Last year, 23 OPCCs were awarded the CoPaCC Transparency Quality Mark. These OPCCs were: Avon & Somerset, Cambridgeshire, Cleveland, Derbyshire, Devon & Cornwall, Dorset, Durham, Essex, Gloucestershire, Gwent, Hertfordshire, Humberside, Kent, Leicestershire, Lincolnshire, Norfolk, North Wales, North Yorkshire, Nottinghamshire, Suffolk, Surrey, Warwickshire and West Midlands.
Richard Thomas CBE, a member of the Committee on Standards in Public Life, addressed those gathered for the presentation of these Transparency Quality Marks, and supported the presentation of the awards.
Our approach
Our original November 2013 Thematic sought information from OPCCs through a formal Freedom of Information request. Since then, we have deliberately not used FoIs to gather this type of information, as we recognise that this causes an unnecessary burden on recipients. Instead, each year we simply invite each OPCC to provide us with details of how your OPCC meets the current statutory transparency require ments. We then undertake our analysis of the material we receive, along with our own desk research, and publish the results.
Our invitation to you
Should you wish your OPCC to participate in this year’s “OPCC Transparency” review, please:
- acknowledge receipt of this email
- within six weeks (i.e. by 5pm on Friday, 22nd September, 2017), email us with your explanation of how your OPCC meets your current statutory responsibilities on transparency
- in that response, also provide contact details for an OPCC member of staff, with whom we can check (if necessary) any detail of your response
- also provide us with any guidance you wish us to receive on timing of our event to present these 2017/18 Quality Mark (see “what we will subsequently do” below)
Our analysis of your submission will, of course, be made all the more straightforward through your choosing to provide us with a detailed response. However, we leave the structure, and the level of detail of your response, up to you. You may find our original 2013 Thematic report and other associated Policing Insight articles on transparency (eg link) useful background reading.
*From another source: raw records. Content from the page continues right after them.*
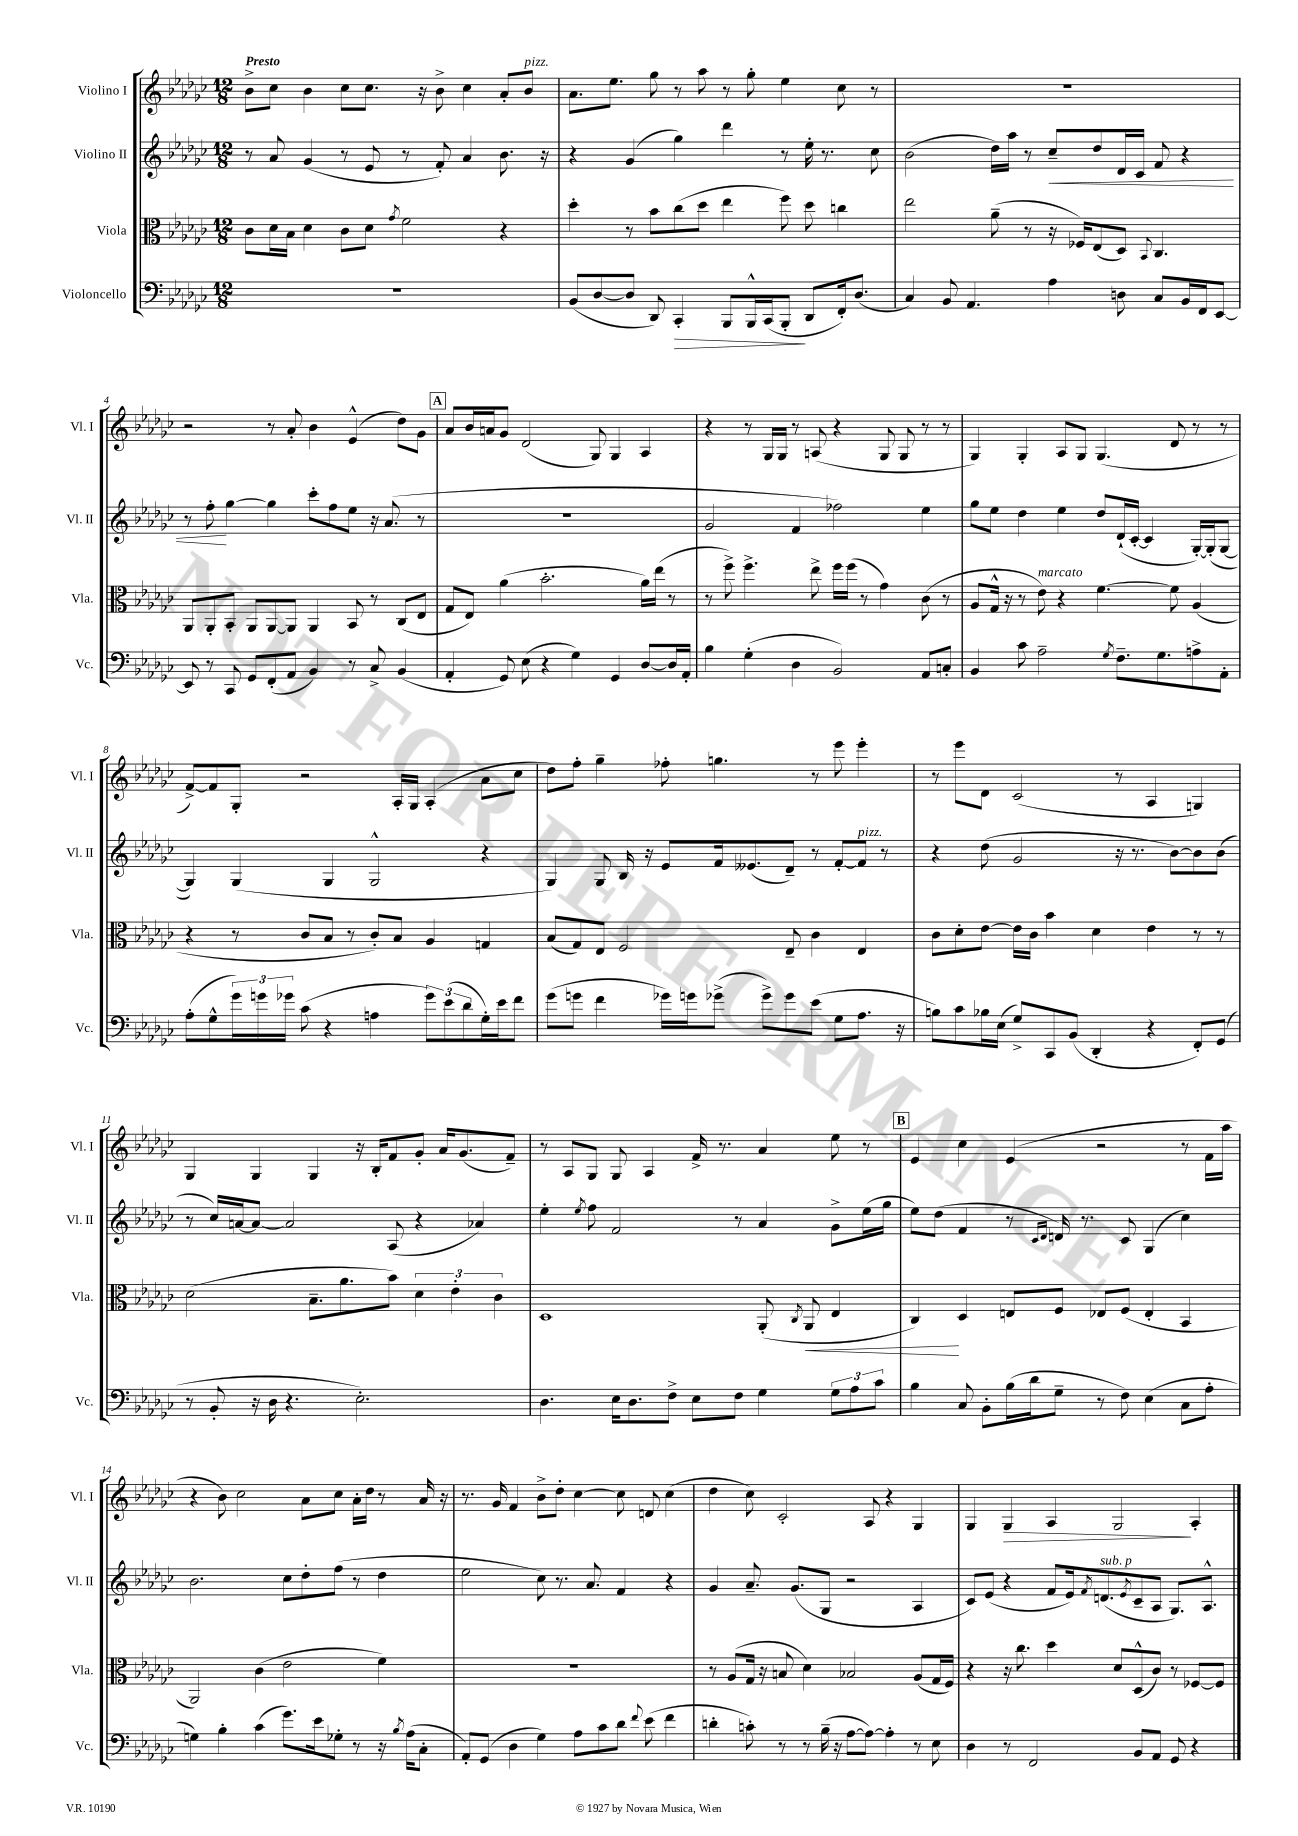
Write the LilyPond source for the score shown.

<<
\new StaffGroup <<
\new Staff = "s0" \with { instrumentName = "Violino I" shortInstrumentName = "Vl. I" } {
    \clef treble \key ges \major \numericTimeSignature \time 12/8 \tempo "Presto"
    bes'8-> ces''8 bes'4 ces''8 ces''8. r16 bes'8-> ces''4 aes'8-. bes'8^\markup { \italic "pizz." } |
    aes'8. ees''8. ges''8 r8 aes''8 r8 ges''8-. ees''4 ces''8 r8 |
    R1. |
    r2 r8 aes'8-. bes'4 ees'4-^( des''8) ges'8 |
    \mark \markup { \box "A" } aes'8 bes'16 a'16 ges'8 des'2( ges8) ges4 aes4 |
    r4 r8 ges16 ges16 r8 a8( r4 ges8 ges8 r8 r8 |
    ges4) ges4-. aes8 ges8 ges4.( des'8 r8 r8 |
    f'8~->) f'8 ges8-. r2 aes16-. ges16 aes4-.( aes'8 ces''8 |
    des''8) f''8-. ges''4-- fes''8-. g''4. r8 ees'''8 ees'''4-. |
    r8 ees'''8 des'8 ces'2( r8 aes4 g4) |
    ges4 ges4 ges4 r16 bes16-. f'8 ges'8-. aes'16 ges'8.( f'8--) |
    r8 aes8 ges8 ges8 aes4 f'16-> r8. aes'4 ees''8 r8 |
    \mark \markup { \box "B" } ees'4 ces''4 ees'4( r2 r8 f'16 aes''16 |
    r4 bes'8) ces''2 aes'8 ces''8 aes'16-. des''16 r8 aes'16 r16 |
    r8. ges'16 f'4 bes'8-> des''8-. ces''4~ ces''8 d'8 ces''4( |
    des''4 ces''8) ces'2-. aes8 r4 ges4 |
    ges4 ges4\> aes4 ges2\! aes4-. \bar "|." |
}
\new Staff = "s1" \with { instrumentName = "Violino II" shortInstrumentName = "Vl. II" } {
    \clef treble \key ges \major \numericTimeSignature \time 12/8
    r8 aes'8 ges'4( r8 ees'8 r8 f'8-.) aes'4 bes'8. r16 |
    r4 ges'4( ges''4) des'''4 r8 ees''16-. r8. ces''8 |
    bes'2( des''16) aes''16 r8 ces''8--\< des''8 des'16 ces'16 f'8 r4 |
    r8 f''8-.\! ges''4~ ges''4 ces'''8-. f''8 ees''8 r16 aes'8.( r8 |
    \mark \markup { \box "A" } R1. |
    ges'2 f'4 fes''2) ees''4 |
    ges''8 ees''8 des''4 ees''4 des''8 des'16-!( ces'16~-. ces'4 ges16~-.) ges16-.( ges8~ |
    ges4) ges4( ges4 ges2-^ r4 |
    ges4) ges8 bes16 r16 ees'8 f'16 eeses'8.( des'8--) r8 f'8~-. f'8^\markup { \italic "pizz." } r8 |
    r4 des''8( ges'2 r16 r8. bes'8~) bes'8 bes'8( |
    r8 ces''16) a'16~ a'8~ a'2 aes8( r4 aes'4) |
    ees''4-. \acciaccatura { ees''8 } f''8 f'2 r8 aes'4 ges'8-> ees''16( ges''16 |
    \mark \markup { \box "B" } ees''8) des''8( f'4 r8 \grace { ces'16 des'16 } d'16) r8. ces'8 ges4( ces''4) |
    bes'2. ces''8 des''8-. f''8( r8 des''4 |
    ees''2 ces''8) r8. aes'8. f'4 r4 |
    ges'4 aes'8.-- ges'8.( ges8 r2 aes4 |
    ces'8) ees'8( r4 f'8 ees'16) \acciaccatura { f'8 } d'8.^\markup { \italic "sub. p" }( \acciaccatura { ees'8 } ces'8-- aes8 ges8.) aes8.-^ \bar "|." |
}
\new Staff = "s2" \with { instrumentName = "Viola" shortInstrumentName = "Vla." } {
    \clef alto \key ges \major \numericTimeSignature \time 12/8
    ces'8 des'16 bes16 des'4 ces'8 des'8 \acciaccatura { ges'8 } f'2 r4 |
    des''4-. r8 bes'8 ces''8( des''8 ees''4 f''8) des''8 c''4 |
    ees''2 aes'8--( r8 r16 fes16) ees8( des8) \appoggiatura { bes,8 } ces4. |
    aes,8 aes,8-. bes,8-. aes,8 aes,8~ aes,8 aes,4 bes,8 r8 ces8( ees8 |
    \mark \markup { \box "A" } ges8 ees8) aes'4( bes'2.-. aes'16) ees''16( r8 |
    r8 f''8->) f''4.-> ees''8-> f''16 f''16( r8 ges'4) ces'8( r8 |
    aes8 ges16-^ r16 r8 ees'8^\markup { \italic "marcato" }) r4 f'4.~ f'8 aes4( |
    r4 r8 ces'8 bes8 r8 ces'8-.) bes8 aes4 g4 |
    bes8( ges8) ees8 f2 ees8-- ces'4 ees4 |
    ces'8 des'8-. ees'8~ ees'16 ces'16 bes'4 des'4 ees'4 r8 r8 |
    des'2( bes8.-- aes'8. bes'8) \tuplet 3/2 { des'4 ees'4-. ces'4 } |
    des1 aes,8-.( \acciaccatura { ces8 } aes,8\< ees4 |
    \mark \markup { \box "B" } ces4\!) des4 e8 f8 ees8 f8( ees4-. bes,4 |
    aes,2) ces'4( ees'2 f'4) |
    R1. |
    r8 aes8( ges16 r16 b8 des'4) bes2 aes8( ges16 f16) |
    r4 r16 ces''8. des''4 des'8 des8-^( ces'8) r8 fes8~ fes8 \bar "|." |
}
\new Staff = "s3" \with { instrumentName = "Violoncello" shortInstrumentName = "Vc." } {
    \clef bass \key ges \major \numericTimeSignature \time 12/8
    R1. |
    bes,8( des8~ des8 des,8) ces,4-.\> bes,,8 bes,,16-^ ces,16( bes,,8-.\! des,8 f,16-.) des8.( |
    ces4) bes,8 aes,4. aes4 d8 ces8 bes,16 f,16 ees,8~ |
    ees,8 r8 ces,8 ges,8 f,8-.( aes,8 bes,4) r8 ces8-> bes,4( |
    \mark \markup { \box "A" } aes,4-. ges,8) ees8( r4 ges4) ges,4 des8~ des16 aes,16-. |
    bes4 ges4-.( des4 bes,2) aes,8 c8-. |
    bes,4 ces'8 aes2-- \acciaccatura { ges8 } f8.-- ges8. a8-> aes,8-. |
    aes8-.( ges8-^ \tuplet 3/2 { ges'16) g'16 ges'16 } ces'8( r4 a4 \tuplet 3/2 { ges'8) ees'8( des'8 } ges16-.) ees'16 f'8 |
    ges'8( g'8 f'4 ges'16) g'16 ges'8->( ges'8->) ges'8 ees'8( ges8 aes8. r16 |
    b8) ces'8 bes16 ees16( ges8->) ces,8 bes,8( des,4-. r4 f,8-.) ges,8( |
    r8 bes,8-. r16 des16 r4. ees2.-.) |
    des4. ees16 des8. f8-> ees8 f8 ges4 \tuplet 3/2 { ges8 aes8 ces'8 } |
    \mark \markup { \box "B" } bes4 ces8 bes,8-. bes16( des'16 ges8-- r8 f8) ees4( ces8 aes8-. |
    g4) bes4-. ces'4( ges'8.) ees'16 ges8-. r8 r16 \acciaccatura { bes8 } aes16( ces8-. |
    aes,8-.) ges,8( des4 ges4) aes8 ces'8 des'8 \appoggiatura { f'8 } ees'8( f'4 |
    d'4-. c'8-.) r8 r8 bes16--( r16 aes8~ aes8~) aes4-. r8 ees8 |
    des4 r8 f,2 bes,8 aes,8 ges,8 r4 \bar "|." |
}
>>
>>
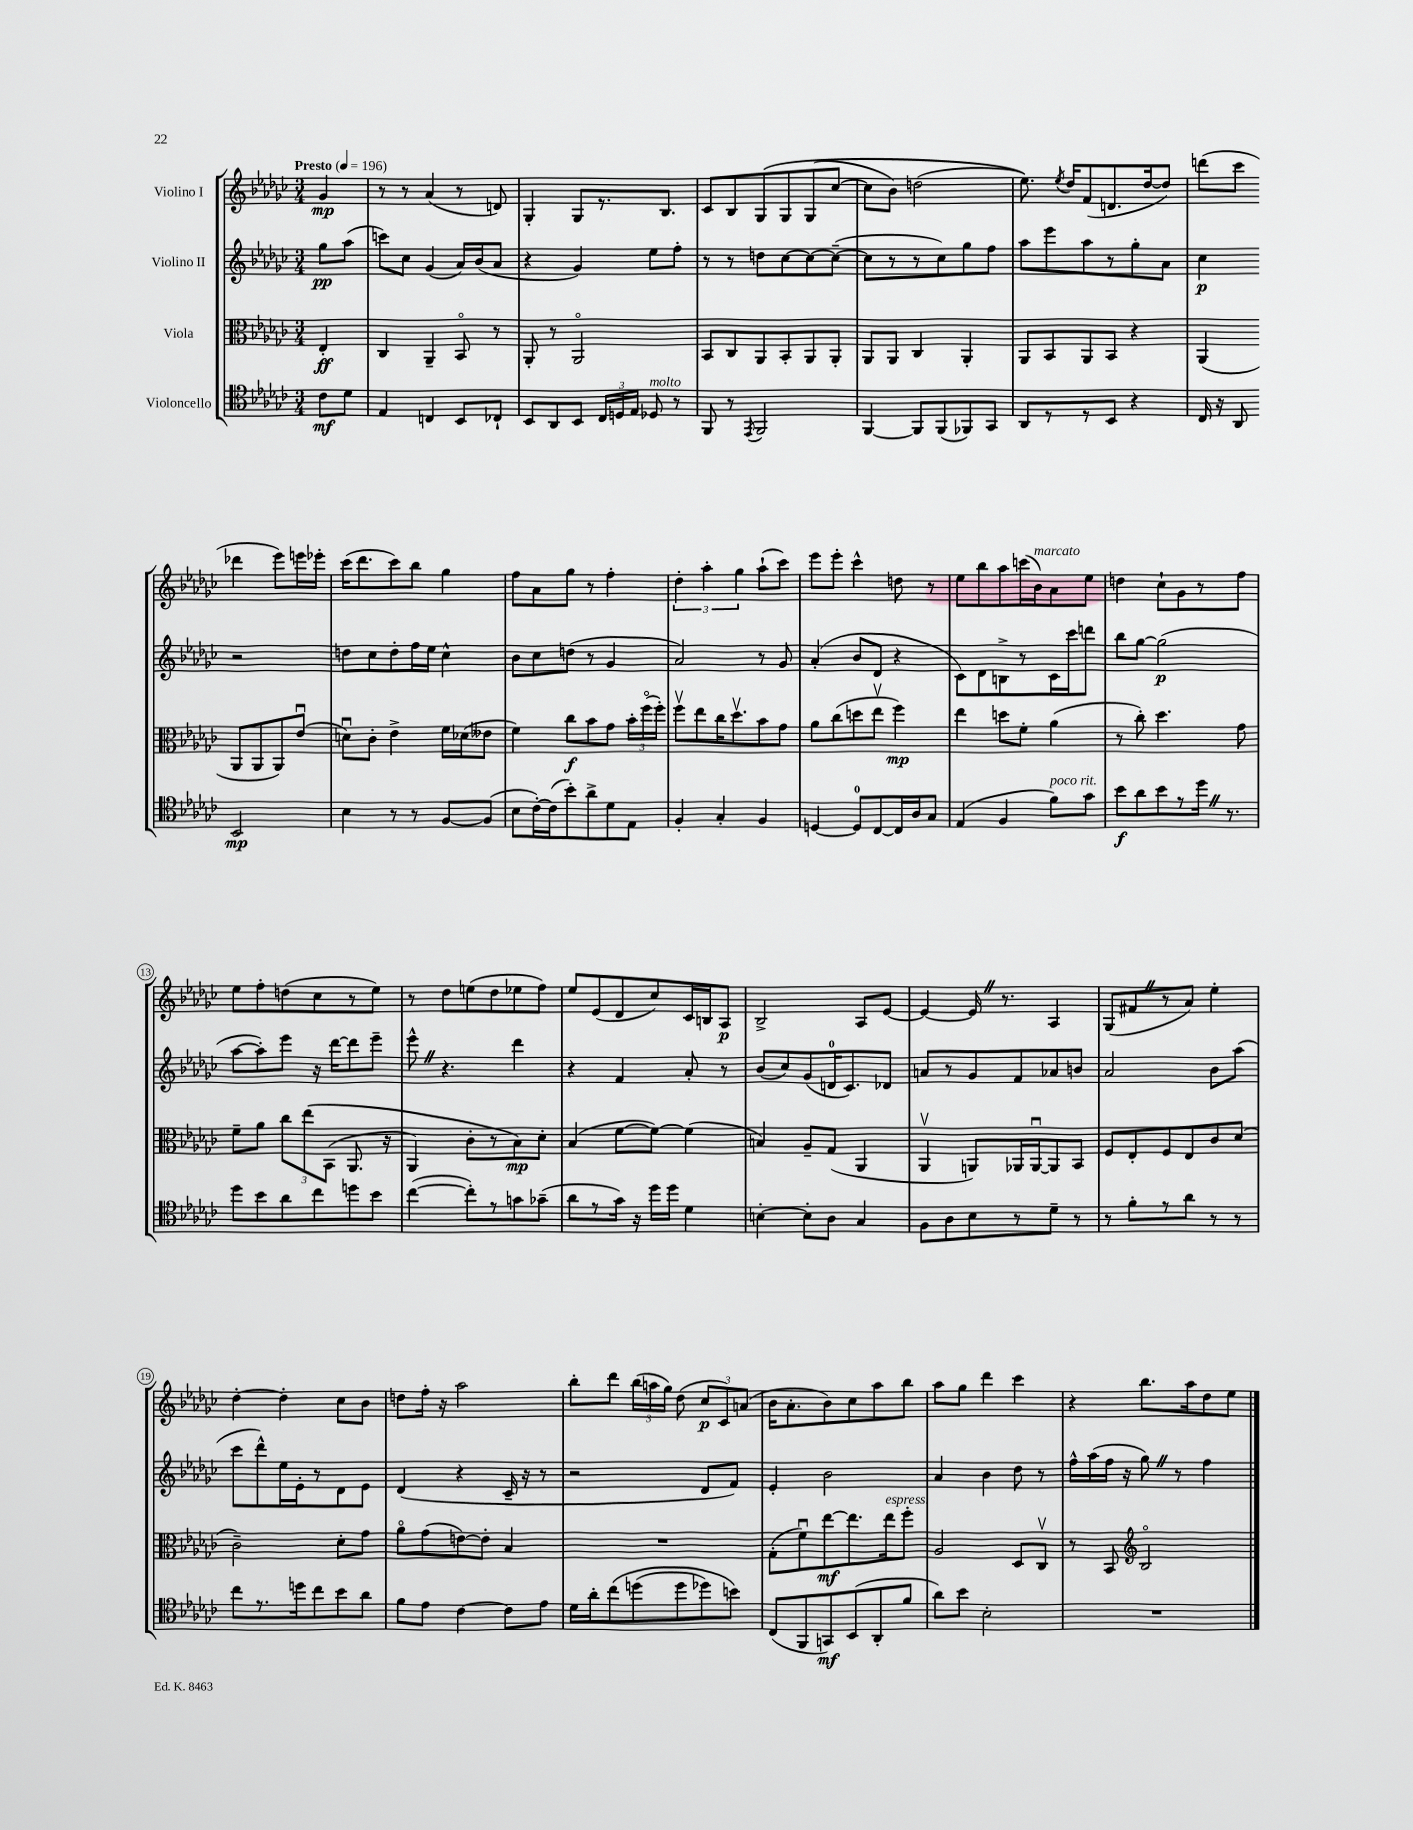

If you feel you would benefit from any further information, wish to check any aspect of your response before submission, or have any other relevant questions, please do feel free to contact me at any point.
What we will subsequently do
Our CoPaCC team will conduct an initial review of your response upon receipt, and – if we judge appropriate – will contact your nominated liaison for clarification as appropriate. We will subsequently discuss with you our provisional decision on whether your submission merits award of a 2017/18 CoPaCC OPCC Transparency Quality Mark.
We will award the 2017/18 CoPaCC OPCC Transparency Quality Marks based on these results. As we have done in previous years, we plan to hold an event to celebrate these awards, with up to two representatives from each successful OPCC invited to attend. This event will probably be in London in November. I would welcome any feedback on timing and location of this event – whether dates, locations or times you would prefer, or would wish us to avoid.
We plan to produce and publish a Thematic report on “OPCC Transparency”, to bring together the learning from this exercise. In the spirit of the topic under examination, we plan to publish the OPCC submissions we receive within this Thematic report.
Policing Insight will provide full coverage of these awards and Thematic.
In conclusion
I hope this is a clear briefing of our “OPCC Transparency” plans for this year, and a clear statement of our request to you.
I look forward to receiving your “OPCC Transparency” submission by Friday, 22nd September, and hope – subject to the outcome of this work – to be able to present an associated Quality Mark to you or your nominated OPCC representatives during November.